Even though I didn’t care much for The Tribe and remember so little about it I had to go back and reread my own review to refresh my memory, curiosity got the better of me and led to pick-up an import DVD of this second version just released in Thailand. Turns out this remake is not better or worse than the original. Better in that the actors are less annoying and the pacing improved; worse, if only because the director of The Lost Tribe shot the entire film in daylight, eschewing the nighttime atmosphere of the original’s climax that greatly enhanced the menacing appearance of the outstanding creatures designed by FX artist Barney Burman. The decision to show us more of the monsters and in the light of day was a poor choice.

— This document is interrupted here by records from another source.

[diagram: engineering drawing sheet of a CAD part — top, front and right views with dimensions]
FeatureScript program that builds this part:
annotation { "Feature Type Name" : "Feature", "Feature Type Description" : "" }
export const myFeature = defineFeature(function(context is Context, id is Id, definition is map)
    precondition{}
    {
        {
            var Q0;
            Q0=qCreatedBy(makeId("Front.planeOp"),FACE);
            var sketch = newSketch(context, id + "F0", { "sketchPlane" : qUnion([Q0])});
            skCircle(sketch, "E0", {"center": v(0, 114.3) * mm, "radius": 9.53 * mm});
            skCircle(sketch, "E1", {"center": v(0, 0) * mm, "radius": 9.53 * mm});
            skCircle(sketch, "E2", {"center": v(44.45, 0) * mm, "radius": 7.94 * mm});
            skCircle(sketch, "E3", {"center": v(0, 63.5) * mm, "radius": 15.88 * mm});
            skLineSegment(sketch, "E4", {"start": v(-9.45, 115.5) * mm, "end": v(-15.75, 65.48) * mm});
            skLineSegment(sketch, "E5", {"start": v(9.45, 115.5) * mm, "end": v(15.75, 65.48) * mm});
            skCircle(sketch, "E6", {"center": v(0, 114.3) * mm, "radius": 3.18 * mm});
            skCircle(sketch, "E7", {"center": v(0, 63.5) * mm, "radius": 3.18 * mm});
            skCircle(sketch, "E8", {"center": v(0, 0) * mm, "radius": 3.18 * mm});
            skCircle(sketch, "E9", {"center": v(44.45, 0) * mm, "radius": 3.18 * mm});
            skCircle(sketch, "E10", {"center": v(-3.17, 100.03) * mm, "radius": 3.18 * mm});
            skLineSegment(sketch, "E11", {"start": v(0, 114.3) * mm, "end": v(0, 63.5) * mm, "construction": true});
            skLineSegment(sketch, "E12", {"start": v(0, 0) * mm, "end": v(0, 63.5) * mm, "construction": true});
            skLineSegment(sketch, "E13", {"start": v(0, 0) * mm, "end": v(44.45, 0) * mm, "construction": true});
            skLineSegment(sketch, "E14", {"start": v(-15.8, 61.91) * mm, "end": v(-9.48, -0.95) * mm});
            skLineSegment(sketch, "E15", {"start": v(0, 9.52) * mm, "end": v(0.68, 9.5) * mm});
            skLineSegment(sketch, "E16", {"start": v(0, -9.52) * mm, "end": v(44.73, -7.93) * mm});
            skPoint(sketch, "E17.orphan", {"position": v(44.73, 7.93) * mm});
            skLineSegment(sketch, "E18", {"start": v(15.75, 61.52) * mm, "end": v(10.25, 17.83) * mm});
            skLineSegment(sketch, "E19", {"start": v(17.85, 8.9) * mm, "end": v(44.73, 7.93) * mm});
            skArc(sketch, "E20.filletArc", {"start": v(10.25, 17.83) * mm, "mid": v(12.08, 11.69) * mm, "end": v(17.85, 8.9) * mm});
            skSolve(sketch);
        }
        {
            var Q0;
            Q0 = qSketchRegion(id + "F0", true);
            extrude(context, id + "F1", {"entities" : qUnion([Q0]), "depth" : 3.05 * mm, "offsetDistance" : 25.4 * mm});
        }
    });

Again, a group of five shallow human beings are out sailing. Again, they end up shipwrecked on an uncharted island with a tribe of primitive cannibal ape men that this time speak in a deep-voiced language that brings to mind Klingons possessed by Satan.

There are many moments in both versions that will instantly bring to mind familiar scenes from Predator and The Descent. Two different filmmakers and neither were shy about where they draw their inspiration from.

The biggest differences between The Lost Tribe and The Tribe comes in the third act. The Tribe had Jewel Staite tapping into her own primal rage to fight back against the creatures, primarily the tribe leader, a dreadlocked Sasquatch that clearly wanted to rape her even more than it wanted to eat her. Here actress Emily Foxler remains a brutalized victim struggling to survive, constantly making a scared face that looks more as if she’s smelling something rotten, sneaking about and running for her life through the jungle rather than fighting back against her primitive attackers. It works in its own way, but I would definitely say the original’s finale made for more compelling viewing. Both culminate in far too simplistic a manner, though.

There is one other big difference between the two films. Not that big a difference as it turns out. An absolutely ridiculous minor subplot that clearly exists only to justify the casting of Lance Henriksen in order to have an actor of name value to market the film; Henriksen appears briefly as a Catholic assassin sent by the Vatican to kill an anthropologist (a cameoing Maxine Bahns, assuming you consider Maxine Bahns famous enough to classify her tiny amount of screen time as a cameo) before she reveals to the world the existence of these missing links, thus meaning evolution is true and God did not actually create the world in six days. I nearly burst out laughing. First of all, speaking as someone raised Catholic and has lived his whole life in the Bible Belt, I assure you there are far more Protestant and Baptist zealots out there than crazy Catholics willing to pull that trigger to keep evolution from being proven true. Secondly, why even include such “Darwin Code” nonsense if this whole pointless subplot is going to get introduced, scrapped, and forgotten about in all of about three minutes?